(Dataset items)
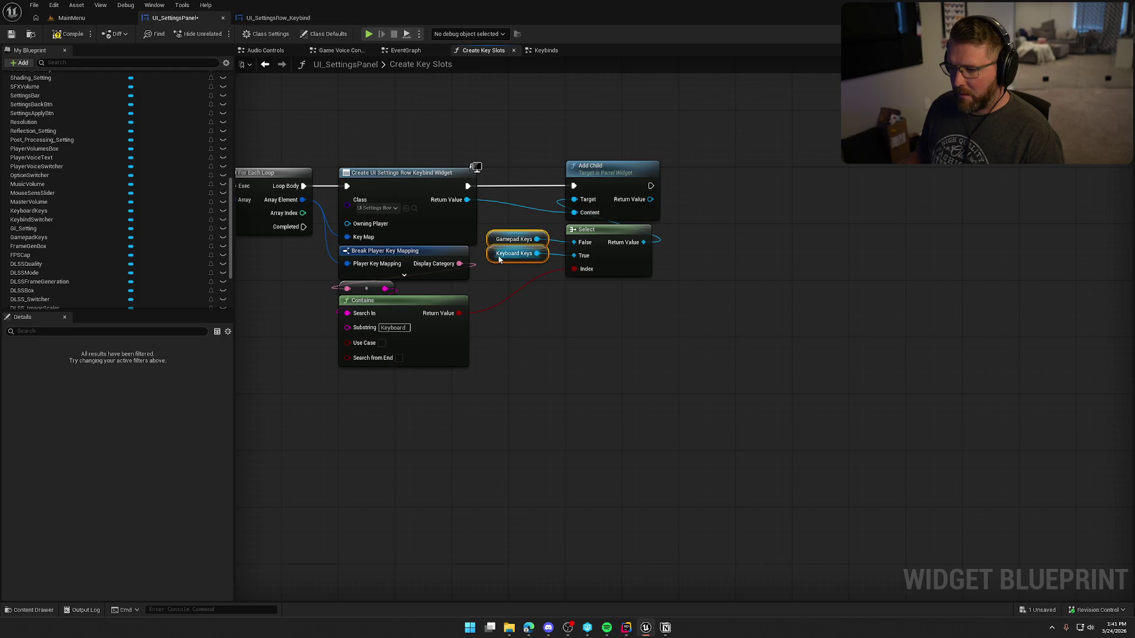
pyautogui.click(541, 396)
pyautogui.moveTo(541, 396)
pyautogui.mouseDown()
pyautogui.moveTo(647, 448)
pyautogui.moveTo(781, 394)
pyautogui.mouseUp()
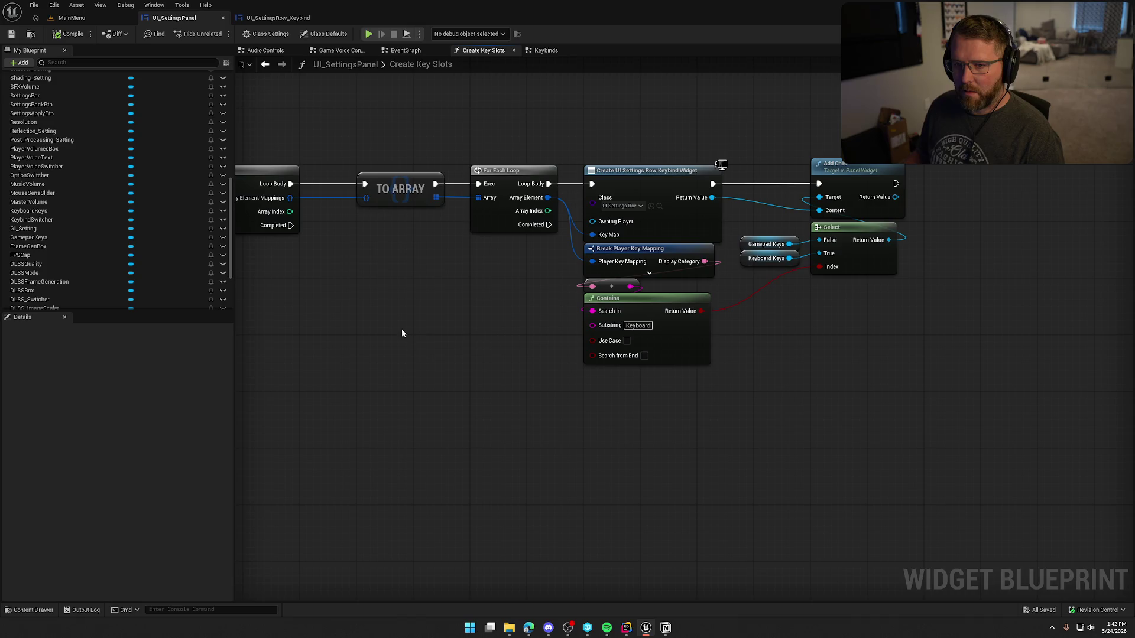
# Play the MainMenu level in the editor and open the game's Settings > Inputs keybinds list.
pyautogui.click(71, 18)
pyautogui.click(243, 34)
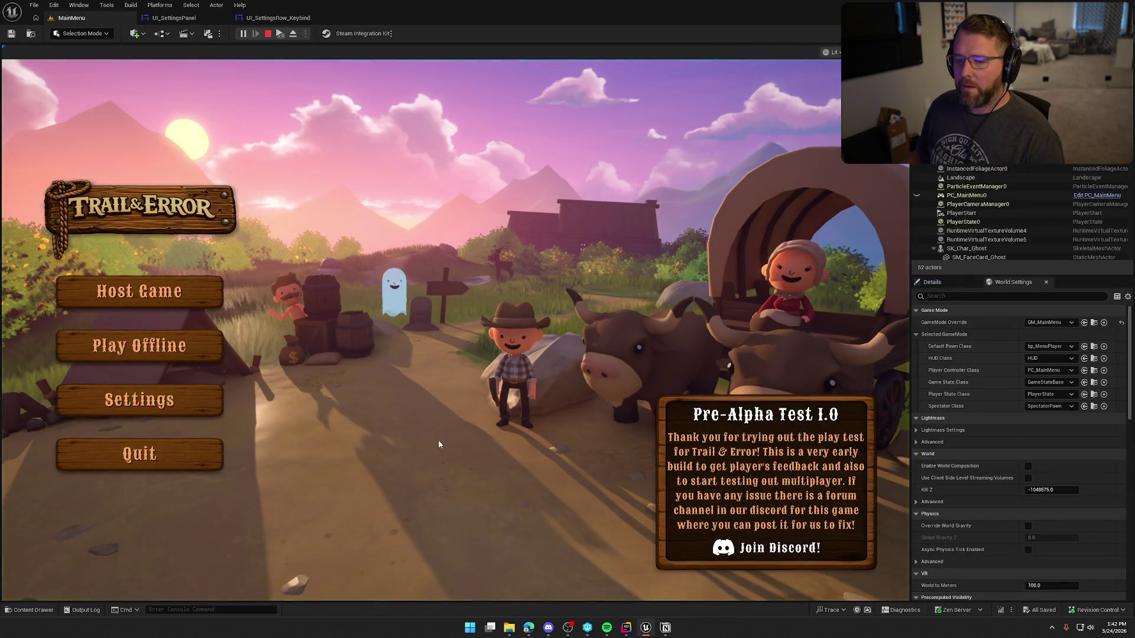
pyautogui.click(140, 398)
pyautogui.click(588, 106)
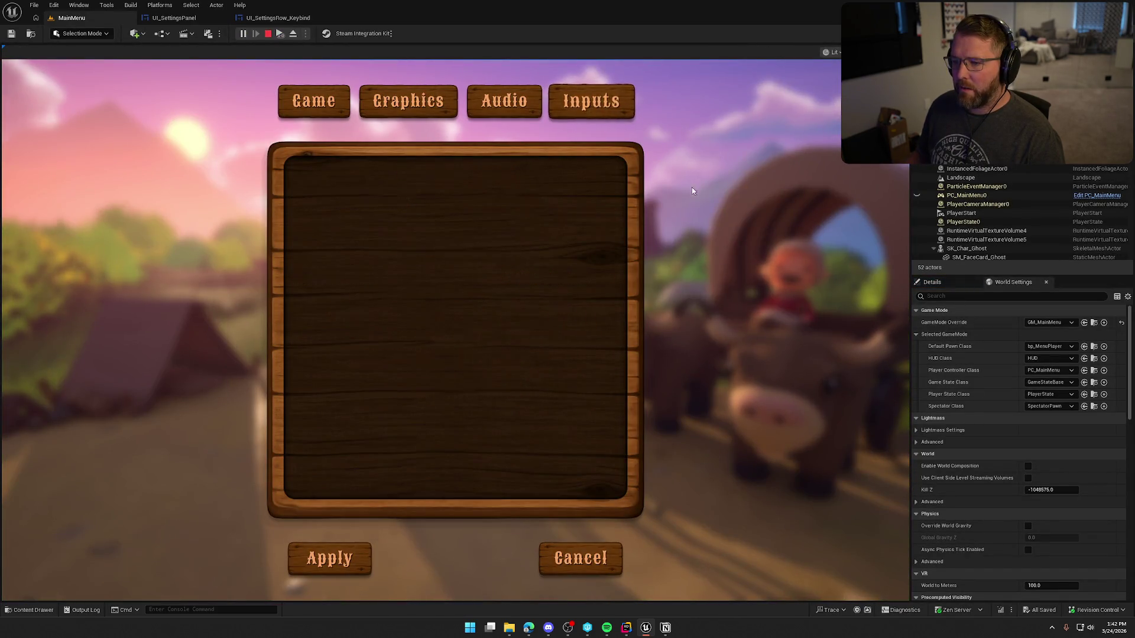
# Scroll through the mixed keyboard and gamepad keybinds, then stop the test play.
pyautogui.scroll(-3, 428, 348)
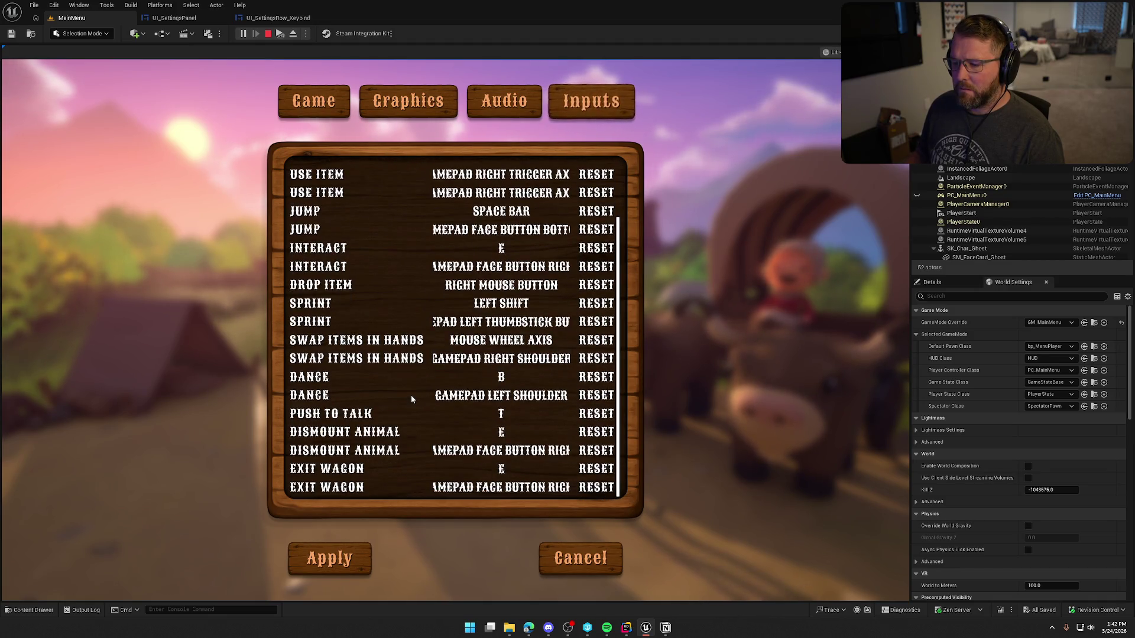
pyautogui.scroll(3, 411, 399)
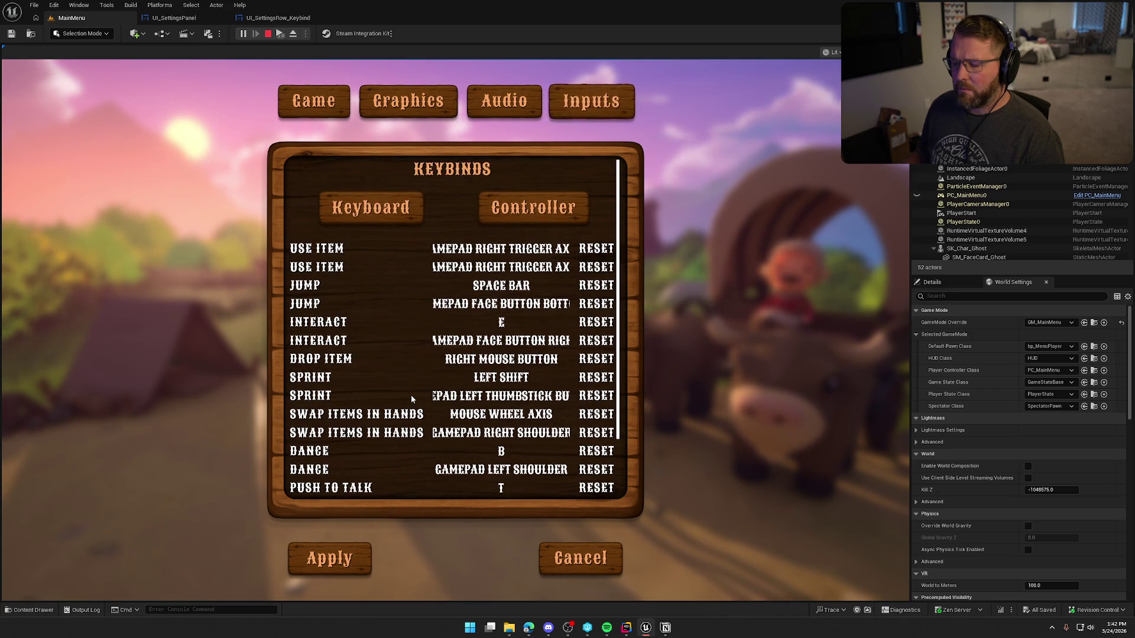
pyautogui.scroll(-3, 412, 399)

**Aim of the exercise:**
Could you return all lines from the records that include the word "keybinds"?

**Task solution:**
# Play the MainMenu level in the editor and open the game's Settings > Inputs keybinds list.
# Scroll through the mixed keyboard and gamepad keybinds, then stop the test play.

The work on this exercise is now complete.